Needless to say, we believe in this so strongly that we follow the same approach when investing our own money.
12 Tenets of our Investment Philosophy

plan
All investors should set goals. A portfolio should only ever been seen as a funding mechanism for ‘The Plan’.

caSH RESERVE
Everyone should have enough readily available cash for rainy days. This means that you do not need to disturb you investments at inopportune times.

tHE LONG GAME
​It is widely recognised that investing for less than 5 years results in an unacceptably high level of risk of loss. The longer the investment term the greater probability of capital appreciation.

BEWARE OF INFLATION
The corrosive impact of inflation over time means that even benign rises in prices can quickly compound to significant reductions in buying power.

asset allocation
It is widely accepted that asset allocation has the biggest influence over the variance in portfolio returns. So that is where we focus our efforts in constructing your portfolio.

diversify globally
Diversification is the principle of spreading your investment risk around, not putting all your eggs in one basket.

time in, not timing
We do not believe that it is possible for most investors to "time" the market. Numerous studies show the high risk nature of attempting to do this and the cost of getting it wrong.

reduce costs
Over long time periods, high management fees and related expenses can be a significant drag on wealth creation.

passive over active
We tend to favour Passive investment strategies over Active strategies as there is overwhelming evidence proving that Active managers underperform their benchmarks.

taxes and access
Our planning needs to be as tax efficient and flexible as possible as you never know when life will throw you that curve ball which means you need to change course.

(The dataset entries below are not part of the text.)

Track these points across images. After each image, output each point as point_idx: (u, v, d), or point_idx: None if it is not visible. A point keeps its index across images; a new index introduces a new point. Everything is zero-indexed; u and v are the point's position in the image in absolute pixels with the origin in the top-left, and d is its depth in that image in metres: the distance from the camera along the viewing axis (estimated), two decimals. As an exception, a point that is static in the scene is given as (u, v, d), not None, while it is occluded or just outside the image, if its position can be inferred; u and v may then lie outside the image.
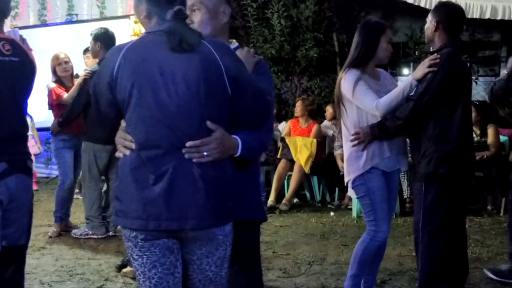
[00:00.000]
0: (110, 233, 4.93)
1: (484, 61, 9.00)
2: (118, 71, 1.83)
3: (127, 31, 7.21)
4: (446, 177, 2.95)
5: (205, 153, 1.80)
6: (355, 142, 3.02)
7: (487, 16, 6.27)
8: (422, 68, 2.96)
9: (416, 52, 7.62)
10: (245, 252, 2.08)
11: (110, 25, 7.43)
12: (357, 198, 3.16)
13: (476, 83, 8.24)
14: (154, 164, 1.80)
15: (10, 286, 2.49)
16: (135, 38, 7.84)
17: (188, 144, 1.80)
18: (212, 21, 2.07)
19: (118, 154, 1.90)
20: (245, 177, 2.02)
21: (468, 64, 8.65)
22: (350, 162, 3.08)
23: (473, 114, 5.80)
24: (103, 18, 7.86)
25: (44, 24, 8.27)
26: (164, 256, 1.86)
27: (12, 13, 8.47)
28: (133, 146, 1.84)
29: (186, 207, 1.79)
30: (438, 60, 2.91)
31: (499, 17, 6.27)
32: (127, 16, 7.49)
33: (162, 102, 1.80)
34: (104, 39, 4.76)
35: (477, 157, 5.60)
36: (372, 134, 2.98)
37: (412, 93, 2.98)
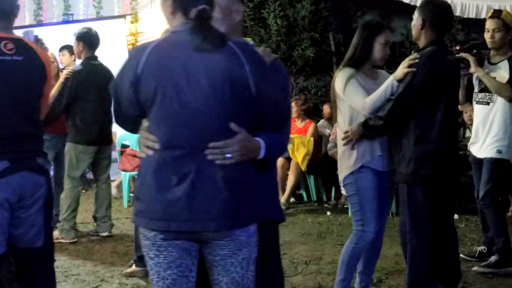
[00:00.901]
0: (103, 234, 4.87)
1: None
2: (143, 70, 1.81)
3: (123, 31, 7.21)
4: (427, 178, 2.90)
5: (228, 155, 1.79)
6: (345, 141, 3.03)
7: (483, 16, 6.26)
8: (402, 68, 2.92)
9: (412, 51, 7.62)
10: (265, 253, 2.04)
11: (106, 25, 7.45)
12: (347, 196, 3.17)
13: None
14: (177, 165, 1.79)
15: None
16: (131, 38, 7.81)
17: (211, 145, 1.79)
18: (226, 20, 2.05)
19: (140, 154, 1.89)
20: (264, 178, 2.01)
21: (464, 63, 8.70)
22: (342, 161, 3.10)
23: (468, 113, 5.82)
24: (99, 18, 7.84)
25: (40, 24, 8.24)
26: (181, 258, 1.85)
27: (8, 13, 8.45)
28: (156, 146, 1.82)
29: (208, 209, 1.78)
30: (417, 60, 2.88)
31: (495, 17, 6.27)
32: (123, 16, 7.48)
33: (186, 102, 1.79)
34: (87, 39, 4.76)
35: None
36: (359, 133, 2.99)
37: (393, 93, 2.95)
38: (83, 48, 4.77)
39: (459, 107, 4.39)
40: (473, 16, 6.34)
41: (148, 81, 1.81)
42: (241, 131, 1.82)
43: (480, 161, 4.09)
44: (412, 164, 2.89)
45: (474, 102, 4.15)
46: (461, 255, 4.14)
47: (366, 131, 2.98)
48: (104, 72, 4.88)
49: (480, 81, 4.04)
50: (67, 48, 5.30)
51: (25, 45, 2.49)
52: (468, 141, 5.77)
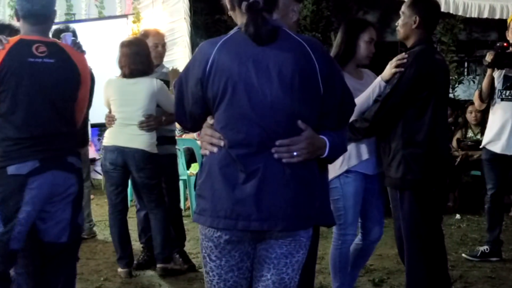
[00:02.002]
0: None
1: (481, 60, 9.00)
2: (212, 67, 1.78)
3: (125, 31, 7.21)
4: (417, 182, 2.83)
5: (295, 153, 1.77)
6: None
7: (485, 15, 6.27)
8: (389, 69, 2.85)
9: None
10: (309, 255, 2.01)
11: (108, 25, 7.46)
12: (330, 200, 3.05)
13: (473, 81, 8.25)
14: (245, 163, 1.76)
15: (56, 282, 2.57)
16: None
17: (277, 142, 1.76)
18: (283, 20, 2.00)
19: (204, 152, 1.85)
20: (322, 179, 1.99)
21: (465, 63, 8.70)
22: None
23: (473, 113, 5.84)
24: (101, 17, 7.84)
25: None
26: (242, 261, 1.83)
27: (11, 13, 8.45)
28: (222, 143, 1.79)
29: (276, 208, 1.75)
30: (405, 60, 2.80)
31: (497, 17, 6.27)
32: (125, 16, 7.48)
33: (256, 100, 1.76)
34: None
35: (475, 156, 5.61)
36: None
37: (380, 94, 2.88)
38: None
39: (477, 105, 4.43)
40: (475, 16, 6.34)
41: (217, 78, 1.78)
42: (308, 129, 1.79)
43: (500, 158, 4.08)
44: (401, 168, 2.82)
45: (497, 100, 4.13)
46: (463, 255, 4.19)
47: (351, 134, 2.87)
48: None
49: (505, 78, 4.03)
50: None
51: (59, 48, 2.60)
52: (470, 141, 5.81)
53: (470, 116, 5.87)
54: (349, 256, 3.10)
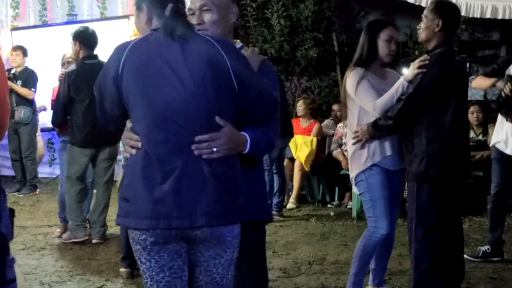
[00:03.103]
0: (94, 241, 4.76)
1: (483, 60, 8.99)
2: (124, 66, 1.83)
3: (127, 32, 7.21)
4: (438, 177, 2.95)
5: (214, 149, 1.79)
6: (354, 140, 3.08)
7: (488, 15, 6.27)
8: (412, 69, 2.97)
9: (416, 51, 7.62)
10: (251, 253, 2.07)
11: (110, 25, 7.47)
12: (359, 194, 3.23)
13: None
14: (163, 161, 1.78)
15: None
16: (135, 38, 7.82)
17: (197, 138, 1.78)
18: (223, 21, 2.08)
19: (125, 155, 1.91)
20: (250, 176, 2.00)
21: (467, 64, 8.69)
22: (353, 160, 3.15)
23: (475, 114, 5.83)
24: (103, 18, 7.86)
25: (44, 24, 8.27)
26: (172, 260, 1.85)
27: (13, 13, 8.48)
28: (139, 145, 1.82)
29: (196, 205, 1.77)
30: (427, 62, 2.92)
31: (499, 17, 6.27)
32: (127, 17, 7.49)
33: (169, 97, 1.79)
34: (83, 38, 4.65)
35: (477, 156, 5.60)
36: (369, 133, 3.04)
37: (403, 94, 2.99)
38: (79, 47, 4.65)
39: (474, 84, 4.41)
40: (478, 16, 6.33)
41: (130, 77, 1.82)
42: (226, 125, 1.82)
43: (509, 158, 4.11)
44: (423, 163, 2.93)
45: None
46: (465, 256, 4.18)
47: (375, 131, 3.03)
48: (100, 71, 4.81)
49: None
50: (21, 48, 5.08)
51: None
52: (472, 142, 5.79)
53: (472, 117, 5.86)
54: (373, 251, 3.16)
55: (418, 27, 3.10)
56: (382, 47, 3.10)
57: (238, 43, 2.20)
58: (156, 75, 1.81)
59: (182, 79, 1.80)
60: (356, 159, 3.12)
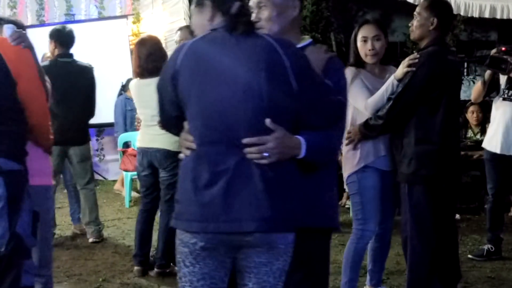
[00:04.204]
0: (90, 240, 4.70)
1: (481, 60, 9.00)
2: (181, 66, 1.79)
3: (125, 31, 7.21)
4: (429, 178, 2.89)
5: (265, 154, 1.72)
6: (347, 141, 3.04)
7: (486, 15, 6.27)
8: (402, 68, 2.92)
9: (414, 51, 7.63)
10: (308, 261, 1.98)
11: (108, 25, 7.47)
12: (349, 195, 3.20)
13: (473, 82, 8.24)
14: (214, 162, 1.73)
15: None
16: (133, 38, 7.81)
17: (245, 140, 1.72)
18: (281, 18, 2.00)
19: (180, 156, 1.85)
20: (314, 181, 1.92)
21: (465, 64, 8.70)
22: (346, 160, 3.11)
23: (475, 113, 5.82)
24: (101, 18, 7.85)
25: (42, 24, 8.26)
26: (216, 270, 1.80)
27: (10, 13, 8.45)
28: (194, 146, 1.78)
29: (245, 209, 1.71)
30: (417, 60, 2.87)
31: (498, 16, 6.27)
32: (125, 16, 7.48)
33: (222, 97, 1.74)
34: (58, 37, 4.64)
35: (475, 156, 5.59)
36: (361, 133, 3.01)
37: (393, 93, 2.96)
38: (55, 46, 4.63)
39: (473, 97, 4.44)
40: (477, 16, 6.33)
41: (186, 77, 1.78)
42: (278, 129, 1.75)
43: (501, 158, 4.09)
44: (413, 164, 2.88)
45: (499, 99, 4.14)
46: (468, 256, 4.18)
47: (367, 131, 3.00)
48: (74, 69, 4.67)
49: (509, 78, 4.05)
50: None
51: None
52: (469, 141, 5.79)
53: (471, 116, 5.85)
54: (363, 253, 3.13)
55: (410, 25, 3.02)
56: (360, 48, 3.07)
57: (307, 39, 2.12)
58: (211, 75, 1.76)
59: (237, 80, 1.74)
60: (349, 159, 3.08)
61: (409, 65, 2.89)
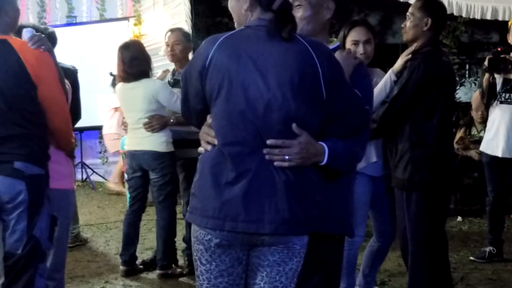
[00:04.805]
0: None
1: (483, 62, 9.02)
2: (211, 61, 1.75)
3: (126, 33, 7.21)
4: (424, 184, 2.83)
5: (286, 157, 1.71)
6: None
7: (488, 17, 6.27)
8: (400, 61, 2.87)
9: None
10: (324, 267, 1.98)
11: (109, 27, 7.48)
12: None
13: (475, 84, 8.24)
14: (237, 162, 1.71)
15: None
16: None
17: (269, 142, 1.70)
18: (315, 18, 1.99)
19: (200, 150, 1.83)
20: (334, 188, 1.91)
21: (467, 66, 8.70)
22: None
23: (480, 112, 5.81)
24: (102, 20, 7.86)
25: (43, 26, 8.27)
26: (233, 267, 1.78)
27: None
28: (216, 141, 1.76)
29: (264, 211, 1.70)
30: (416, 49, 2.81)
31: (500, 18, 6.27)
32: (126, 18, 7.49)
33: (252, 97, 1.71)
34: None
35: (474, 152, 5.58)
36: None
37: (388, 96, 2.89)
38: None
39: (474, 107, 4.44)
40: (478, 17, 6.34)
41: (216, 72, 1.74)
42: (303, 134, 1.73)
43: (500, 161, 4.09)
44: (408, 169, 2.83)
45: (496, 102, 4.14)
46: (470, 257, 4.18)
47: None
48: None
49: (504, 81, 4.04)
50: None
51: (5, 46, 2.35)
52: (472, 139, 5.79)
53: (476, 115, 5.82)
54: (356, 258, 3.11)
55: (403, 26, 2.97)
56: None
57: (335, 42, 2.11)
58: (241, 73, 1.72)
59: (268, 81, 1.71)
60: None
61: (407, 61, 2.84)
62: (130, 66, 3.79)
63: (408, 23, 2.91)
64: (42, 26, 4.73)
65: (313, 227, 1.79)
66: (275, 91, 1.71)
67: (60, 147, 2.61)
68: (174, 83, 3.97)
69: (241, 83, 1.72)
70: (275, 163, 1.71)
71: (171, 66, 4.21)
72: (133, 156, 3.88)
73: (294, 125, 1.72)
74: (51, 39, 4.59)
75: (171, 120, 3.82)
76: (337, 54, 1.96)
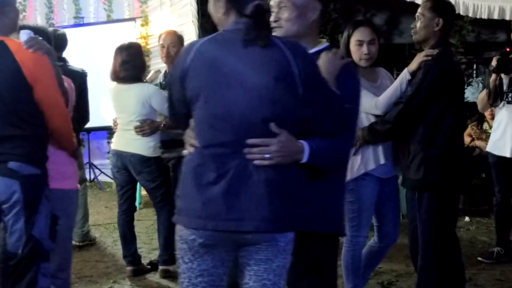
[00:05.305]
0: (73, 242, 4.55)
1: (490, 62, 8.99)
2: (190, 67, 1.79)
3: (133, 34, 7.24)
4: (437, 184, 2.85)
5: (266, 155, 1.74)
6: None
7: (495, 16, 6.24)
8: (417, 61, 2.88)
9: (423, 53, 7.61)
10: (319, 266, 2.00)
11: (116, 28, 7.50)
12: (346, 201, 3.07)
13: (482, 83, 8.20)
14: (217, 163, 1.75)
15: None
16: (141, 41, 7.83)
17: (249, 141, 1.74)
18: (300, 19, 2.00)
19: (184, 152, 1.88)
20: (322, 186, 1.93)
21: (474, 65, 8.67)
22: None
23: (488, 111, 5.78)
24: (109, 21, 7.89)
25: (51, 27, 8.32)
26: (215, 267, 1.81)
27: (20, 16, 8.49)
28: (197, 144, 1.81)
29: (244, 209, 1.73)
30: (435, 53, 2.82)
31: (507, 18, 6.24)
32: (133, 19, 7.51)
33: (229, 101, 1.75)
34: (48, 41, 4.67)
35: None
36: (363, 138, 2.91)
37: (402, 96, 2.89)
38: None
39: (480, 107, 4.42)
40: (485, 17, 6.32)
41: (194, 77, 1.79)
42: (282, 133, 1.76)
43: (507, 162, 4.09)
44: (422, 170, 2.84)
45: (503, 103, 4.12)
46: (478, 258, 4.17)
47: (372, 136, 2.89)
48: (65, 74, 4.60)
49: (511, 81, 4.04)
50: None
51: (2, 46, 2.38)
52: (485, 133, 5.76)
53: (487, 112, 5.79)
54: (361, 259, 3.10)
55: (412, 26, 2.98)
56: (353, 52, 2.96)
57: (324, 43, 2.11)
58: (219, 77, 1.76)
59: (245, 84, 1.74)
60: (348, 166, 2.99)
61: (425, 59, 2.84)
62: (121, 70, 3.82)
63: (418, 24, 2.92)
64: (51, 28, 4.77)
65: (297, 225, 1.81)
66: (252, 93, 1.74)
67: (61, 148, 2.64)
68: (165, 85, 3.99)
69: (220, 87, 1.76)
70: (256, 162, 1.74)
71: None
72: (119, 156, 3.90)
73: (272, 125, 1.75)
74: (61, 41, 4.65)
75: (162, 125, 3.84)
76: (324, 55, 1.97)
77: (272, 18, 1.97)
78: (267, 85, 1.74)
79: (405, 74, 2.92)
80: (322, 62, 1.94)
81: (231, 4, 1.83)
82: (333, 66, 1.94)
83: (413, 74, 2.91)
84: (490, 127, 5.82)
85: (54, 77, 2.49)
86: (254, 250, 1.79)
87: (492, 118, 5.77)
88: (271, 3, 2.04)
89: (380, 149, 2.96)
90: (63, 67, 4.63)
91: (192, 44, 1.86)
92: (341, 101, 1.86)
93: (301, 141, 1.81)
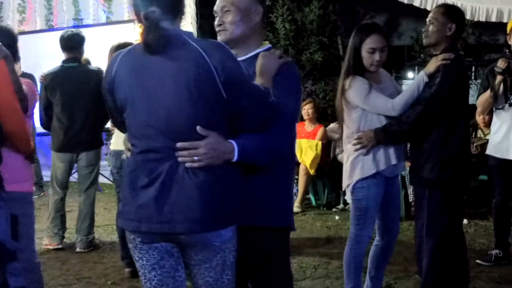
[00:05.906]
0: (77, 250, 4.61)
1: (490, 64, 8.99)
2: (114, 78, 1.87)
3: (132, 36, 7.24)
4: (449, 182, 2.95)
5: (195, 158, 1.79)
6: (358, 146, 2.97)
7: (493, 19, 6.26)
8: (434, 63, 2.92)
9: (422, 55, 7.62)
10: (269, 259, 2.05)
11: (115, 29, 7.51)
12: (352, 199, 3.10)
13: (481, 86, 8.21)
14: (149, 168, 1.82)
15: None
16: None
17: (178, 145, 1.79)
18: (243, 22, 2.07)
19: (123, 157, 1.98)
20: (263, 182, 1.99)
21: (473, 67, 8.68)
22: (354, 165, 3.02)
23: (481, 116, 5.79)
24: (108, 22, 7.90)
25: (51, 28, 8.32)
26: (163, 259, 1.88)
27: (19, 18, 8.53)
28: (133, 149, 1.89)
29: (176, 211, 1.79)
30: (452, 57, 2.88)
31: (505, 20, 6.25)
32: (133, 21, 7.52)
33: (153, 107, 1.81)
34: (61, 43, 4.65)
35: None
36: (376, 139, 2.93)
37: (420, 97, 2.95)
38: (63, 52, 4.67)
39: (480, 110, 4.44)
40: (483, 20, 6.33)
41: (120, 88, 1.87)
42: (210, 135, 1.81)
43: (508, 164, 4.10)
44: (437, 168, 2.93)
45: (505, 105, 4.12)
46: (477, 260, 4.17)
47: (386, 137, 2.92)
48: (80, 74, 4.62)
49: None
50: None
51: None
52: (478, 141, 5.76)
53: (480, 119, 5.82)
54: (363, 258, 3.13)
55: (424, 30, 3.02)
56: (365, 58, 2.97)
57: (266, 45, 2.16)
58: (140, 86, 1.82)
59: (165, 89, 1.79)
60: (357, 165, 3.00)
61: (443, 61, 2.89)
62: None
63: (430, 28, 2.98)
64: (72, 30, 4.79)
65: (236, 220, 1.86)
66: (174, 97, 1.79)
67: (18, 151, 2.65)
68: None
69: (142, 95, 1.82)
70: (186, 165, 1.80)
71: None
72: (118, 156, 3.90)
73: (198, 127, 1.80)
74: (71, 42, 4.61)
75: None
76: (261, 55, 2.02)
77: (216, 22, 2.06)
78: (188, 87, 1.77)
79: (422, 77, 2.97)
80: (259, 62, 2.00)
81: (135, 13, 1.90)
82: (270, 65, 1.99)
83: (430, 76, 2.95)
84: (485, 134, 5.83)
85: (9, 82, 2.48)
86: (192, 252, 1.87)
87: (485, 125, 5.80)
88: (215, 8, 2.11)
89: (391, 149, 3.01)
90: (78, 67, 4.63)
91: (116, 56, 1.91)
92: (265, 96, 1.89)
93: (230, 140, 1.86)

avoid financial journalism
Bad news sells and grabs your attention.
Holding a globally diversified portfolio of investments and letting it compound over decades does not make an exciting story, but can help achieve your dreams.

behavioural finance
We experience the feeling of financial loss more acutely than the same level of gain. Emotionally driven investment decisions can lead to clouded judgement and irrational choices. Achieving positive outcomes relies on making educated decisions.